Depuis 2004, Chiron vend toutes ses machines avec cet outil de diagnostic à distance. Le modèle commercial prévoit que le client ne paie pas ce service la première année. Pour Chiron, cet outil a néanmoins l'avantage de permettre une réaction beaucoup plus rapide en réduisant le taux d'erreurs, et donc de réduire les coûts. L'analyse à long terme des données des machines fournirait des données précieuses pour l'amélioration continue et pour optimiser les centres d'usinage de Chiron. Si le client veut continuer d'utiliser le service à la fin de la première année, il paie un forfait annuel. En général, le service semble être bien accepté. Paul Buschle : « L'un de nos clients ne veut plus aucune machine sans téléservice. » On l'aura deviné, il s'agit surtout de disponibilité. Aucun service, aussi bon soit-il, ne dispense le constructeur de fabriquer des composants aussi fiables que possible. « S'ils tombent tout de même en panne, nous devons être en mesure de le détecter avant pour réagir sans déranger le client. » Ici, le mot-clé est Condition Monitoring, littéralement la surveillance de l'état. Malgré cela, Buschle ne se fait aucune illusion : « Il faut beaucoup de savoir-faire pour apprécier l'état de la machine et deviner son passé. » En effet, le client peut également faire des erreurs de manipulation n'entraînant pas forcément la panne immédiate mais pouvant accélérer l'usure.

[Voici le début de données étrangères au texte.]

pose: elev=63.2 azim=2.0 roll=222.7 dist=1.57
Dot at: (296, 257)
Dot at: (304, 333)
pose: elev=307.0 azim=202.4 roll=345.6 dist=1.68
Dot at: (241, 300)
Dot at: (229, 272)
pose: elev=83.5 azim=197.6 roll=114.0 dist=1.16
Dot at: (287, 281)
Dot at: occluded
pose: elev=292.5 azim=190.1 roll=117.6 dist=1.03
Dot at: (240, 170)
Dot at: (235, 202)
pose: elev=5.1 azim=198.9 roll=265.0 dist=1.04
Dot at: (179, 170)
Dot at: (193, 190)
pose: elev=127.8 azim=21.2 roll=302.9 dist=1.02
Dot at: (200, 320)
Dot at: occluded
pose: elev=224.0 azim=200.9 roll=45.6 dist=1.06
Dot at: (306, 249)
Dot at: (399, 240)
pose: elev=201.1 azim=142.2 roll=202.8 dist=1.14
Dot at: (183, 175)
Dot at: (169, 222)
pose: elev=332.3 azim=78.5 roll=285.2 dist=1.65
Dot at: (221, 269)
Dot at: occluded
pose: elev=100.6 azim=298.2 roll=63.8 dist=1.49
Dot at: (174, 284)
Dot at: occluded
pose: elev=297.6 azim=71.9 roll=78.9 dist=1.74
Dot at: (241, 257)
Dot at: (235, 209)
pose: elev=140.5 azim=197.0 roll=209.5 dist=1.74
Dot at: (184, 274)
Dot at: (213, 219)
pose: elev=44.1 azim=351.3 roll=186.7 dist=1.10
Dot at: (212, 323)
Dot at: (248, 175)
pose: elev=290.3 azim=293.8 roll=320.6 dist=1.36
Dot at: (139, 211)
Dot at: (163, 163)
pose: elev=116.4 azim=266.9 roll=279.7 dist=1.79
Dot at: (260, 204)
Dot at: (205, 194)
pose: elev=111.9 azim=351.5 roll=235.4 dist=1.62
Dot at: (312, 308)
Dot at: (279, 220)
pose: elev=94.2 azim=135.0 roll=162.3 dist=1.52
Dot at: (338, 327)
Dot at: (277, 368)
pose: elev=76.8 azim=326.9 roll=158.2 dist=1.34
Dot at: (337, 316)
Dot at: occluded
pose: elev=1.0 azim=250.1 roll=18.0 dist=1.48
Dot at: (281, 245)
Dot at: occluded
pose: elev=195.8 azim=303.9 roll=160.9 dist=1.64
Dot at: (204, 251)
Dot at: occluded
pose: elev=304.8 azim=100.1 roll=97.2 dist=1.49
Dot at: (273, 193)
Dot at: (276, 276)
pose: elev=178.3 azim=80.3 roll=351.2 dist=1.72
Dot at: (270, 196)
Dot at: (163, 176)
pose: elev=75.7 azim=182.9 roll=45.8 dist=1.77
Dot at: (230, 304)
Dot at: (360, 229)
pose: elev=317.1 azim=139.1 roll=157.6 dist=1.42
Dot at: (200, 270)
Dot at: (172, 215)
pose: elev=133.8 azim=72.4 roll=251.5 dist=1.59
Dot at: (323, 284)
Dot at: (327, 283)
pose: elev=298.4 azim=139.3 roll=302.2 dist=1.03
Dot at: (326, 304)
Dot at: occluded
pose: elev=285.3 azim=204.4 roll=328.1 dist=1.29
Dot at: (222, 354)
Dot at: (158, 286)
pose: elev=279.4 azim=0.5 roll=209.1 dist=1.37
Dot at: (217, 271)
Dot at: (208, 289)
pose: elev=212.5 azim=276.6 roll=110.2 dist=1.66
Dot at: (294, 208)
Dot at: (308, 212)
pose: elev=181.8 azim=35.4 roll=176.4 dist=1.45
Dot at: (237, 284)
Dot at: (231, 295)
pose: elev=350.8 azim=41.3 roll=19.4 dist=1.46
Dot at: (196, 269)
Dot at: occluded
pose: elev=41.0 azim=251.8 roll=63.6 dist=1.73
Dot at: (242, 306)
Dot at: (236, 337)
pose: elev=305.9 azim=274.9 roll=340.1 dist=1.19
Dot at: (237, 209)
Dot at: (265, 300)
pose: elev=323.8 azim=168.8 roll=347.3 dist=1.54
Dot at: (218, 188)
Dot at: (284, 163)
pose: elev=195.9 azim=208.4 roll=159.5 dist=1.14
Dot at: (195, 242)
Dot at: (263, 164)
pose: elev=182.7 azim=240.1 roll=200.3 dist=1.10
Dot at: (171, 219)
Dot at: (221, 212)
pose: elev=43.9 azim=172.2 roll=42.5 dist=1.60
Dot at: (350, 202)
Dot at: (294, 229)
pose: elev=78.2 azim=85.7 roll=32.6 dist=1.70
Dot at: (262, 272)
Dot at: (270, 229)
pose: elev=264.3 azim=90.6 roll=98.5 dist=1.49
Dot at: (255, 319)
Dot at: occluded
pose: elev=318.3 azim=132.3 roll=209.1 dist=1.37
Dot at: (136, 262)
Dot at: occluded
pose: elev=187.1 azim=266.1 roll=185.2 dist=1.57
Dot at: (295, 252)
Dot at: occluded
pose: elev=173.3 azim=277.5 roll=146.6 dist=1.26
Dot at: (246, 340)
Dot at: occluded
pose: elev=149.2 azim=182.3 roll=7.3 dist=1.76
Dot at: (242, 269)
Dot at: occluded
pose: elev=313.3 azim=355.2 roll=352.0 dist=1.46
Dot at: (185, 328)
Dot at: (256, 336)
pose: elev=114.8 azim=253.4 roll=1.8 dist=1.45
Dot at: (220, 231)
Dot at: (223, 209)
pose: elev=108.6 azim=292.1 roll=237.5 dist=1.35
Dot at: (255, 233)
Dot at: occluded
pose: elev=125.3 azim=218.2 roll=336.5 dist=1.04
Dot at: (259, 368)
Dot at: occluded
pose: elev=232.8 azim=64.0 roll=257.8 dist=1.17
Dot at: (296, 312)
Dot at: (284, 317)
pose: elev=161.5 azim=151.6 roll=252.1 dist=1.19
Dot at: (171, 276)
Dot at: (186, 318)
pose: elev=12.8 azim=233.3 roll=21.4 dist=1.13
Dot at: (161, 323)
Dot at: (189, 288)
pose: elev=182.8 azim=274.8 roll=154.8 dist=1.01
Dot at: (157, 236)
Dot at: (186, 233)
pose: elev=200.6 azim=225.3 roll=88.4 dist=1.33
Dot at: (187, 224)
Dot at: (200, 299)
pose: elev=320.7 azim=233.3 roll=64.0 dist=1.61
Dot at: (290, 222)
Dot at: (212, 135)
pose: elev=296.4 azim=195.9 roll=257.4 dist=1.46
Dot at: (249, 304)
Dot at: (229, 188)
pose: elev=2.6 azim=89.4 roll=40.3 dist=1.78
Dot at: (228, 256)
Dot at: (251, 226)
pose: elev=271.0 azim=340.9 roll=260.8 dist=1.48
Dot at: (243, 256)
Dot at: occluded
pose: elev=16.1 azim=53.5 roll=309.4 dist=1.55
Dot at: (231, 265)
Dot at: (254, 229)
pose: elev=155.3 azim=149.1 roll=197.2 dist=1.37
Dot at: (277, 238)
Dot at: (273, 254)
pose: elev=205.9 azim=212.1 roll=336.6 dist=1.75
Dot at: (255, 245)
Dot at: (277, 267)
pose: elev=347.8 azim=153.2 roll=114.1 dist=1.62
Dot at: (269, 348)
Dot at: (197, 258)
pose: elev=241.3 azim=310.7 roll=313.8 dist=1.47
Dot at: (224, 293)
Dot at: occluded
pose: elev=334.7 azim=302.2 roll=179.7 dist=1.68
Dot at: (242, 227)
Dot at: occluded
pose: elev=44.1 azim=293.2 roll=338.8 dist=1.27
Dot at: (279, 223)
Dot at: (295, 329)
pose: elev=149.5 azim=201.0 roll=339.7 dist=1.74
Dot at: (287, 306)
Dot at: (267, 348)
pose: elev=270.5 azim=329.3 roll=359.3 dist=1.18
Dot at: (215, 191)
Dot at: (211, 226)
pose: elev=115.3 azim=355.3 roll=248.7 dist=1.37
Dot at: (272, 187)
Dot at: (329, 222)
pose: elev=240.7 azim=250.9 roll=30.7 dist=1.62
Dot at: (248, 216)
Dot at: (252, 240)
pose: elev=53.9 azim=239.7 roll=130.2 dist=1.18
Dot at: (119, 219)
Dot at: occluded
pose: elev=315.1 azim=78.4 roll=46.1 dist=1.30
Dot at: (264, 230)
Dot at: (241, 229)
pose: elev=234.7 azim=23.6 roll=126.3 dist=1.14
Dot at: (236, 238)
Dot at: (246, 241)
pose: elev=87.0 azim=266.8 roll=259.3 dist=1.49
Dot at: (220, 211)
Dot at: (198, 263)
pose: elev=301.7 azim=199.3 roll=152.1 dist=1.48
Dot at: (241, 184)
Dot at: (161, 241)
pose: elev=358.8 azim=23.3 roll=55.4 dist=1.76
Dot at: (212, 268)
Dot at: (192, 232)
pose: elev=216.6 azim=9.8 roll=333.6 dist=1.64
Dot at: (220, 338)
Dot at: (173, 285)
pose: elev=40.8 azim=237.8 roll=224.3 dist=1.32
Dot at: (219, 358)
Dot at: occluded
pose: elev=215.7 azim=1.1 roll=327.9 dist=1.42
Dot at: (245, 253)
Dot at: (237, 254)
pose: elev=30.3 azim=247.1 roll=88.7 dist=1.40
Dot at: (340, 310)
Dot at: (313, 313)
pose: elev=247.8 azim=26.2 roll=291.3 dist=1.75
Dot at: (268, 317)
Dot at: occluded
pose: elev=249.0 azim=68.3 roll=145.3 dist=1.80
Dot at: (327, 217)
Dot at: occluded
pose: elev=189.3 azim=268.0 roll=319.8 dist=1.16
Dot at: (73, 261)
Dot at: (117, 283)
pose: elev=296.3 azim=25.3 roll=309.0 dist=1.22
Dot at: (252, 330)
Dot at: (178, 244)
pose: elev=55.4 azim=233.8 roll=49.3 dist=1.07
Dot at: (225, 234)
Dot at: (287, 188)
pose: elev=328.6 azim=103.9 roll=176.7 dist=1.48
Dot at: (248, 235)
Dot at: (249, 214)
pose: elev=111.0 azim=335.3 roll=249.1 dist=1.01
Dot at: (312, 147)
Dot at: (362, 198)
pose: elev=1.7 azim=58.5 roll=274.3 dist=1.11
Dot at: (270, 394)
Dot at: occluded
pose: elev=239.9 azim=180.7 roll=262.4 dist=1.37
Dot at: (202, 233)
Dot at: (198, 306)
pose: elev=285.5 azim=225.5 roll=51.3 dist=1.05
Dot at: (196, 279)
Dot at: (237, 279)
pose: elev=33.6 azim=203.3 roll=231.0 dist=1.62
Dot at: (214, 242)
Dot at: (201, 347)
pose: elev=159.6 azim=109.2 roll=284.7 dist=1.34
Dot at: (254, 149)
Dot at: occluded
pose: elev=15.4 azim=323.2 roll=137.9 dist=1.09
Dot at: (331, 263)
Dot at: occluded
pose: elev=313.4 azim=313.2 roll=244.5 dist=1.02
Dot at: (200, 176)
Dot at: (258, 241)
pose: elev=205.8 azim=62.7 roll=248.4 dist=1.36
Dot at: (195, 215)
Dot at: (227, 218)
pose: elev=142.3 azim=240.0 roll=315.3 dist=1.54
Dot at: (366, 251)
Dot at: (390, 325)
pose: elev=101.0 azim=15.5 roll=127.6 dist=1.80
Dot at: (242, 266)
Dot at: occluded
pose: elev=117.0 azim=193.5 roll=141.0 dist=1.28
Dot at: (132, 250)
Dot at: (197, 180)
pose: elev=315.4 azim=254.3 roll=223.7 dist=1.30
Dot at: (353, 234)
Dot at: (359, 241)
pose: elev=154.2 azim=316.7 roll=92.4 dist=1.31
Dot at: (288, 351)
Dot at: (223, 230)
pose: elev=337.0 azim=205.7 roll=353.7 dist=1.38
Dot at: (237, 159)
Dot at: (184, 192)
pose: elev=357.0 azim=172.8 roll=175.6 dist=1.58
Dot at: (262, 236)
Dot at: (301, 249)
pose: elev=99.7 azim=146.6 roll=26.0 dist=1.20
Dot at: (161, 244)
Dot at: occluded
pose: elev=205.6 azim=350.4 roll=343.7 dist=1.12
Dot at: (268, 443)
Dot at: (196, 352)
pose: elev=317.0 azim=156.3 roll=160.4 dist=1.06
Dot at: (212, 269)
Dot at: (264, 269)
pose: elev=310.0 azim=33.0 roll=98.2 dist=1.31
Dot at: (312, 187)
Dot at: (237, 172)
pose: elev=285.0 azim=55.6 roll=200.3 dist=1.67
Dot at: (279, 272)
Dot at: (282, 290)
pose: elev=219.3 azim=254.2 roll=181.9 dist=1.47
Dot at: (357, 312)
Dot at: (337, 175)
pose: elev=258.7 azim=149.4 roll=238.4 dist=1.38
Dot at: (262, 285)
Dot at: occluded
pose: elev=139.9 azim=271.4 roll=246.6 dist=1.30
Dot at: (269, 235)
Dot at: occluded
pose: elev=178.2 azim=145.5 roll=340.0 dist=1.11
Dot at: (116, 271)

La société Grob-Werke GmbH & Co. KG à Mindelheim est un constructeur émérite de centres d'usinage. En raison des objectifs du service à moyen terme, on attend une croissance constante supérieure à la normale. Eugen Nägele est le chef du département Services que Grob a organisé comme un profit center et rattaché à la direction : « Les prestations de base, complémentaires et de haut de gamme forment une pyramide intelligible accessible à tous les clients. » En outre, Nägele estime que la compétence de pouvoir « répondre aux attentes spéciales du client en proposant des concepts ingénieux basés sur l'expérience » est un atout précieux. Lui aussi estime que les fournisseurs de service doivent être « responsabilisés davantage pour « contribuer à la profitabilité de l'investissement du client ». La prise de conscience du coût complet de cycle de vie en combinaison avec la stratégie d'utilisation des systèmes de production et des machines constituerait la base du dialogue permanent avec le client.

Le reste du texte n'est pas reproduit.